The Corner

Politics & Policy

The Health-Care Morass

President Trump talks to reporters as he stands with Republican Senate leaders on Capitol Hill, January 9, 2019. (Jim Young/Reuters)

President Trump announced over Twitter this morning that “some very talented people” are “now developing for me & the Republican Party” a replacement for the Affordable Care Act, aka Obamacare, that “will be on full display during the Election as a much better & less expensive alternative.” They better work quickly, and carefully. Health care is a morass. Few politicians, Democratic or Republican, emerge from the issue unscathed.

Random House defines an “aginner” as “a person who opposes a plan, proposed legislation, or any drastic change.” When it comes to the politics of health care and entitlements, aginners have the advantage. It is far safer for a candidate to attack proposed overhauls of American public insurance and pensions than it is to defend them. In 1994, Republicans benefited from public opposition to Hillary Clinton’s health reform. In 2010, Republicans won the House on the pledge to repeal Obamacare. Continued fallout from Obamacare’s troubled launch in 2013 helped the GOP retain the House and win the Senate the following year.

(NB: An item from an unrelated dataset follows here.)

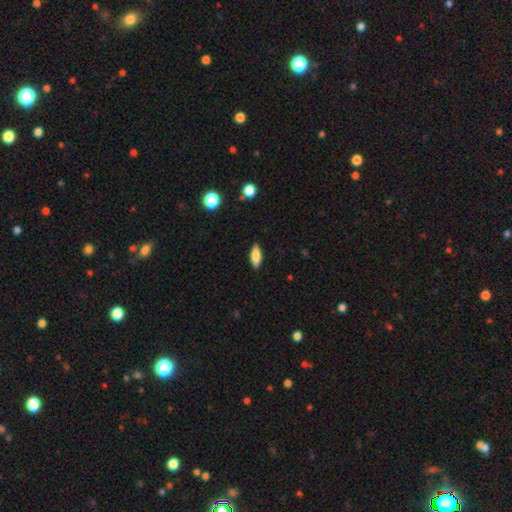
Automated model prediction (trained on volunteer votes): A smooth galaxy with no disk features (80%) that is in between round and cigar-shaped (68%).

Vote fractions:
- Smooth or featured? smooth: 80% / featured or disk: 13% / star or artifact: 7%
- How rounded? in between: 68% / cigar-shaped: 29% / round: 3%
- Merging? none: 87% / minor disturbance: 10% / major disturbance: 2% / merger: 1%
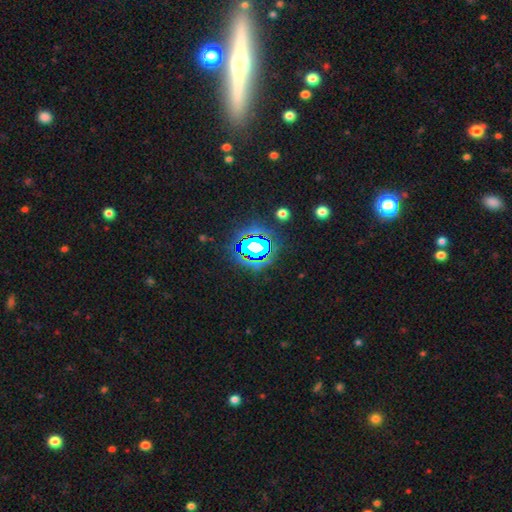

But aginners are not Republicans. They target both parties. They went after the GOP in 2005 when George W. Bush attempted to introduce personal accounts to Social Security. In 2018, Democrats attacked Republicans for their purported willingness to repeal Obamacare without guaranteeing that Americans with pre-existing medical conditions would be insured. Forty-one percent of respondents in the national exit poll last year said health care was the most important issue in the country. These voters broke Democratic, 75 percent to 23 percent.

The 2020 election presents aginners with a choice. Whom do they fear more: aloof Republicans or radical Democrats? Democrats will recycle the pre-existing conditions argument from 2018. Republicans, meanwhile, will denounce Progressive and democratic-socialist plans for Medicare for All and further centralization and regulation of medicine.

A Trump proposal would further complicate matters by giving Democrats a target. One is necessary, though, not only for policy reasons but to preempt the pre-existing conditions attack. Trump and Republicans have to explain how they’ll improve American health care, while retaining the elements of the system that voters like. But they can’t be seen as going too far. That would rile up the aginners. And you need them on your side.